Diese ganz spezi­elle « Freund­schaft » deutscher und türki­scher Behörden wird um jeden Preis geschützt. Wie die Türkei sie nutzt, ist im Krieg der türki­schen Armee gegen die kurdi­sche Bevöl­ke­rung aktuell in Echtzeit zu beobachten, z.B. wenn Bundes­in­nen­mi­nister De Maiziére einfor­dert, die « übermä­ßige » Kritik an der Türkei müsse nun endlich aufhören. Auch der 5.Senat des Düssel­dorfer OLG unter dem Vorsit­zenden Richter Schreiber tut seinen Teil dazu, etwa, indem er sämtliche Versuche der Vertei­di­gung, politi­sche Hinter­gründe und Entwick­lungen in den Prozess einzu­führen, torpe­diert. Haften bleibt deshalb ledig­lich die politi­sche Beweis­füh­rung der General­staats­wan­walt – politi­sche Erwide­rungen wurden bislang unmög­lich gemacht. Latifes tatsäch­liche Arbeit bleibt so hinter einem Vorhang aus staat­li­cher Verschwö­rungs­theorie fast unsichtbar.

Dabei hat sich der Staat alle Mühe gegeben. Am Auto angebrachte Peilsender, eine umfas­sende Telekom­mu­ni­ka­ti­ons­über­wa­chung von Dezember 2012 bis zum Juni 2013, die auch Gesprächs­in­halte erfasste, und schließ­lich Durch­su­chungen von Wohnung, Klein­garten und Vereins­lokal erbrachten jedoch keinerlei Belege für illegale Tätig­keiten unserer Freundin. Mit den in den Prozess einge­brachten Beweis­mit­teln wird deshalb versucht, die Arbeit Latifes auf einen einzigen Teilas­pekt ihres umfäng­li­chen politi­schen Lebens zu beschränken, wozu Bücher, Broschüren, DVDs oder die Teilnahme an legalen Veran­stal­tungen heran­ge­zogen werden, sofern sie sich mit der Arbeit für politi­sche Gefan­gene oder mit Entwick­lungen des Wider­stands in der Türkei beschäf­tigten. Alles andere bleibt ausge­blendet.

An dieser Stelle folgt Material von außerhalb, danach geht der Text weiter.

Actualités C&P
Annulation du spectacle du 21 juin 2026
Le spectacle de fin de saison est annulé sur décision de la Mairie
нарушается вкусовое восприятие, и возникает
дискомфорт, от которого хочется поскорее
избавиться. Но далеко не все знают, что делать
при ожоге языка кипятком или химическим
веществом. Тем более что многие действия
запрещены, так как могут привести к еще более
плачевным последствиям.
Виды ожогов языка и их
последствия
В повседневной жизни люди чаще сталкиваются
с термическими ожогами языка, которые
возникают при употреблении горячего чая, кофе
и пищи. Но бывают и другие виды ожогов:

Das ist nicht nur juris­tisch schwach. Es ist auch mensch­lich und politisch unwürdig, wenn ein politi­scher Mensch auf einen derart kleinen Ausschnitt seines Engage­ments reduziert wird. Latifes unersetz­liche Arbeit für Frauen, Migrant*innen oder in antifa­schis­ti­schen Struk­turen in Wuppertal und Umgebung erscheinen in der Konstruk­tion der General­staats­an­walt ledig­lich als Beiwerk einer angeb­li­chen « terro­ris­ti­schen Tätig­keit ». Die Erzäh­lung der Anklage ist bereit, ein wider­stän­diges Leben auf einen ledig­lich behaup­teten Kern zu reduzieren, der es ihr ermög­lichten soll, einen kriti­schen Menschen zu brechen. Inwie­weit dies aus deutschem Eigen­in­ter­esse oder „nur” der türki­schen Regie­rung zuliebe geschieht, bleibt unklar. Die Paral­lelen zur Türkei, die derzeit ausnahmslos alle Kritiker der AKP-Regie­rung als „Terro­risten” verfolgt, sind jeden­falls unüber­sehbar.

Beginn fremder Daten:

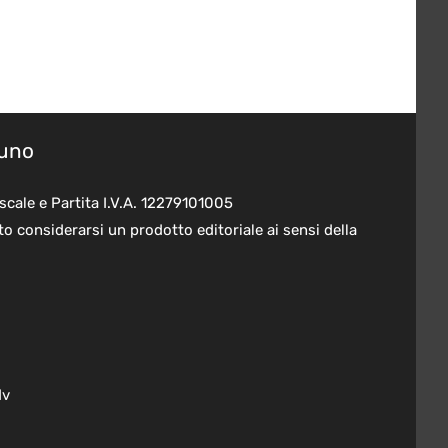
suno
scale e Partita I.V.A. 12279101005
o considerarsi un prodotto editoriale ai sensi della
dv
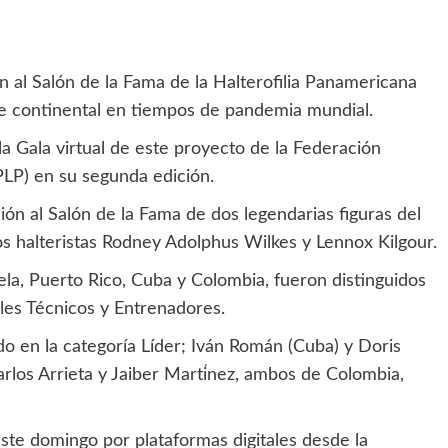
 al Salón de la Fama de la Halterofilia Panamericana
rte continental en tiempos de pandemia mundial.
a Gala virtual de este proyecto de la Federación
LP) en su segunda edición.
ón al Salón de la Fama de dos legendarias figuras del
los halteristas Rodney Adolphus Wilkes y Lennox Kilgour.
la, Puerto Rico, Cuba y Colombia, fueron distinguidos
iales Técnicos y Entrenadores.
o en la categoría Líder; Iván Román (Cuba) y Doris
rlos Arrieta y Jaiber Martؙinez, ambos de Colombia,
ste domingo por plataformas digitales desde la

Um dieser paranoiden und wahnhaften Erzäh­lung der Staats­an­walt­schaft endlich etwas entge­gen­zu­setzen, hat Latife sich entschlossen, am 28.1. eine eigene Erklä­rung zu den Vorwürfen abzugeben. Am für nächsten Donnerstag angesetzten 23.Prozesstag wird sie damit versu­chen, sich ihr politi­sches Leben zurück­zu­holen. Es wäre schön, wenn viele sie dabei unter­stützen würden. Der 23. Prozesstag am 28.1.2016 : OLG Düssel­dorf, Cecili­en­allee 3, 10:00 Uhr – Besucher*innen müssen sich am Eingang ausweisen, Parkmög­lich­keiten gibt es am gegen­über­lie­genden Rhein­ufer (bezahlter Parkplatz).